New York is not the first state to take action against MPHJ — Vermont and Nebraska have also sued the firm and MPHJ reached a settlement last year with Minnesota.
“The settlement announced today is a major step forward in the fight against patent trolls and will help protect some of the most vulnerable targets of patent trolling activities,” Electronic Frontier Foundation attorney Daniel Nazer said. “It is extremely important that small and medium businesses that typically can’t afford expensive patent counsel not be subjected to deceptive and misleading patent letters. We hope that other law enforcers will follow New York’s lead.”
The problem with fighting this battle state-by-state is that shutting MPHJ out of one just pushes its efforts elsewhere, rather than stopping them all together.
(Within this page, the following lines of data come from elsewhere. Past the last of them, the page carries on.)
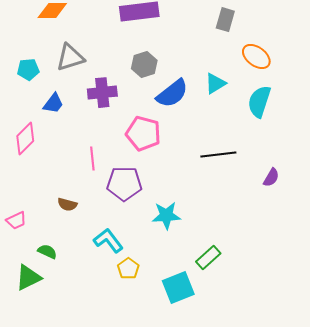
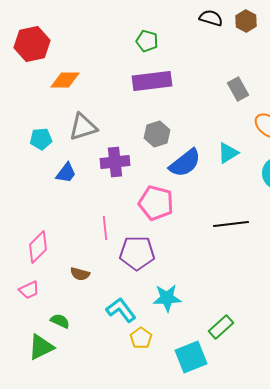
gray rectangle: (225, 20) -> (238, 89), turned -45
pink diamond: (25, 139) -> (38, 247), moved
cyan star: (166, 216) -> (167, 298), moved

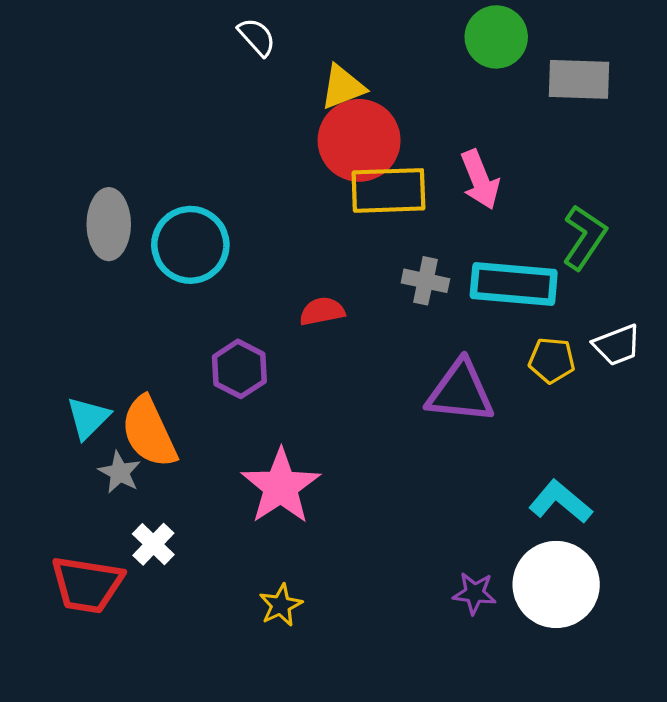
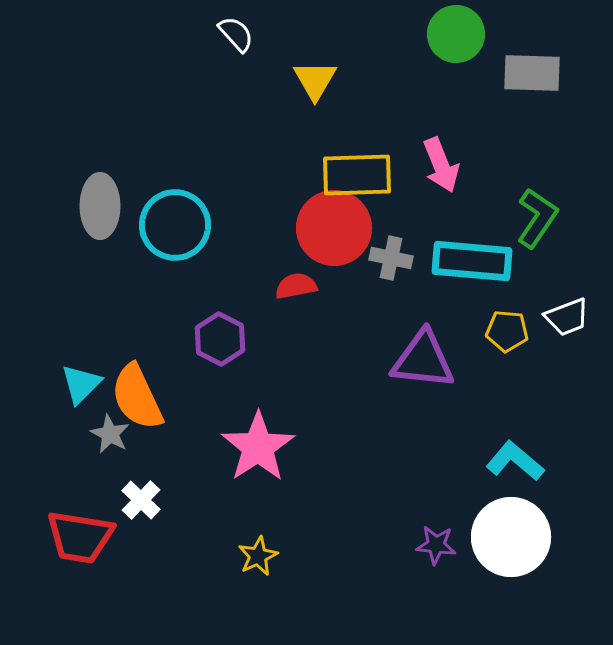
yellow triangle: (343, 87) -> (315, 80), turned -39
red circle: (359, 140) -> (334, 228), moved

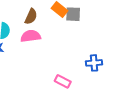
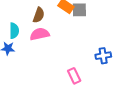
pink rectangle: (63, 81) -> (74, 76), turned 42

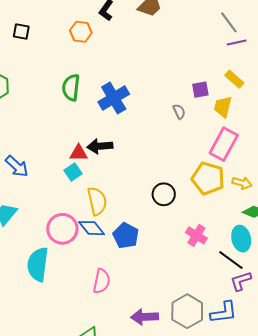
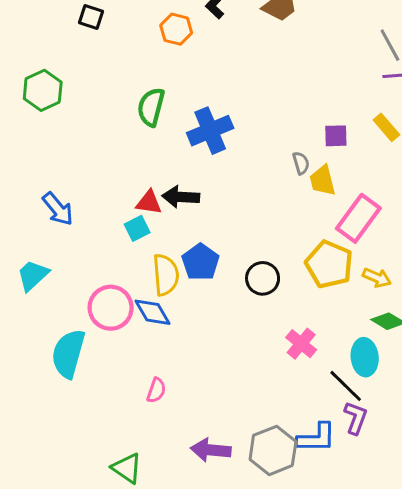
yellow trapezoid: (223, 107) -> (323, 181), moved, turned -35
blue pentagon: (126, 236) -> (201, 262), moved
pink semicircle: (102, 281) -> (156, 390), size x0.7
purple L-shape: (241, 281) -> (356, 418), turned 120
blue L-shape: (224, 312) -> (316, 438), moved

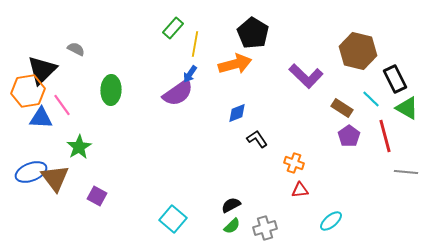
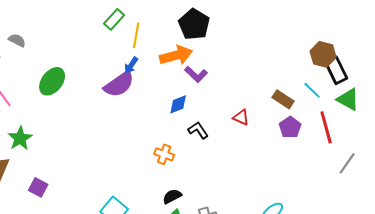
brown hexagon: (358, 51) -> (323, 54), moved, size x0.7
purple L-shape: (306, 76) -> (196, 74), moved, size x0.7
green ellipse: (111, 90) -> (52, 81), turned 36
orange cross: (294, 163) -> (164, 154), moved
gray line: (406, 172) -> (347, 163), turned -60
red triangle: (300, 190) -> (241, 117), moved, turned 30

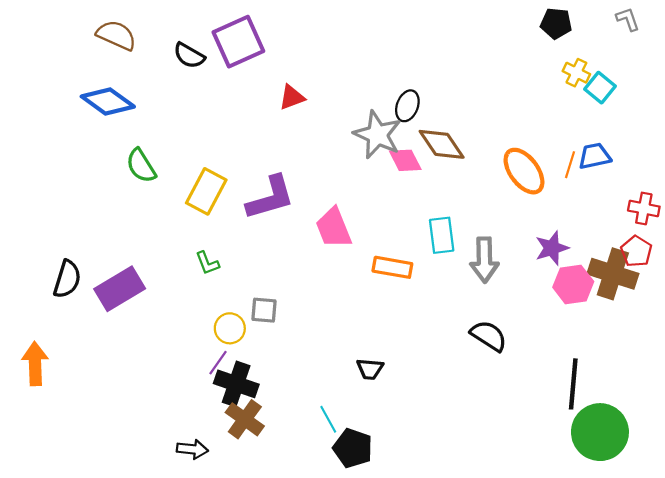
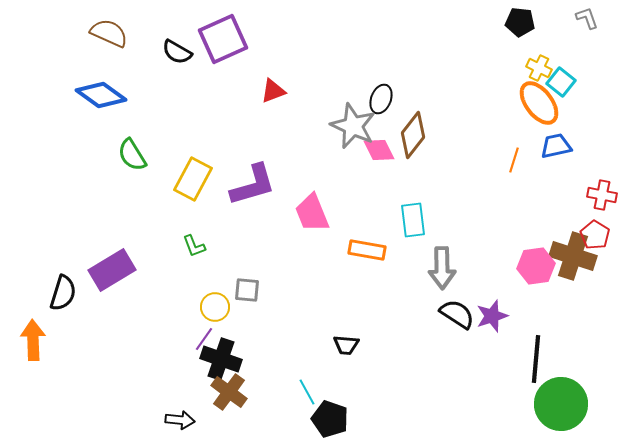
brown diamond: (442, 144) -> (413, 135), turned 72
orange line: (570, 165) -> (514, 160), moved
orange ellipse: (524, 171) -> (539, 103), moved
purple star: (552, 248) -> (492, 316), moved
gray arrow: (484, 260) -> (442, 268), moved
black semicircle: (67, 279) -> (63, 293), moved

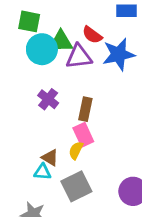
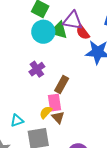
purple triangle: (79, 57) -> (73, 20), moved
brown triangle: (50, 158) -> (58, 117), moved
cyan triangle: (43, 172) -> (17, 121), turned -40

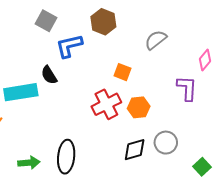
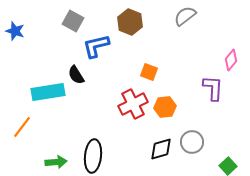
gray semicircle: (156, 40) -> (185, 16), moved

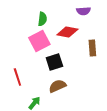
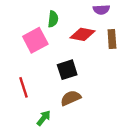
pink square: (39, 41) -> (35, 40), moved
brown rectangle: (92, 48) -> (112, 39), moved

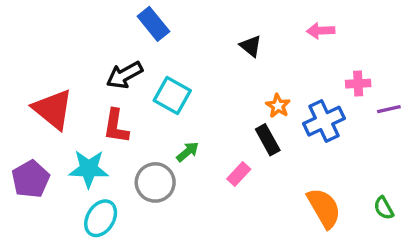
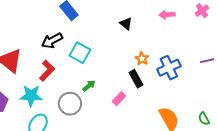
pink cross: (358, 84) -> (202, 11), moved, turned -32
red L-shape: (116, 126) -> (47, 71), turned -145

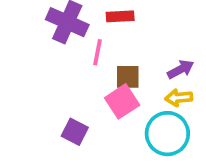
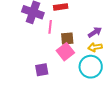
purple square: (75, 132) -> (42, 70), turned -32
Fortunately the issue of patent reform hit the national stage last year, and amidst political stalemates and squabbling, managed to attract bipartisan support.
The Obama administration proposed five executive actions and seven legislative recommendations in February 2013 to curb patent trolls’ “hijacking,” the “best patent-troll-killing bill yet” passed the House, and the Federal Trade Commission began an investigation into patent assertion entities.
MPHJ actually became the first troll targeted by the FTC, and was going to bring a suit against the firm for deceptive trade practices. MPHJ audaciously responded by suing the FTC for “unlawful interference” and “threats.”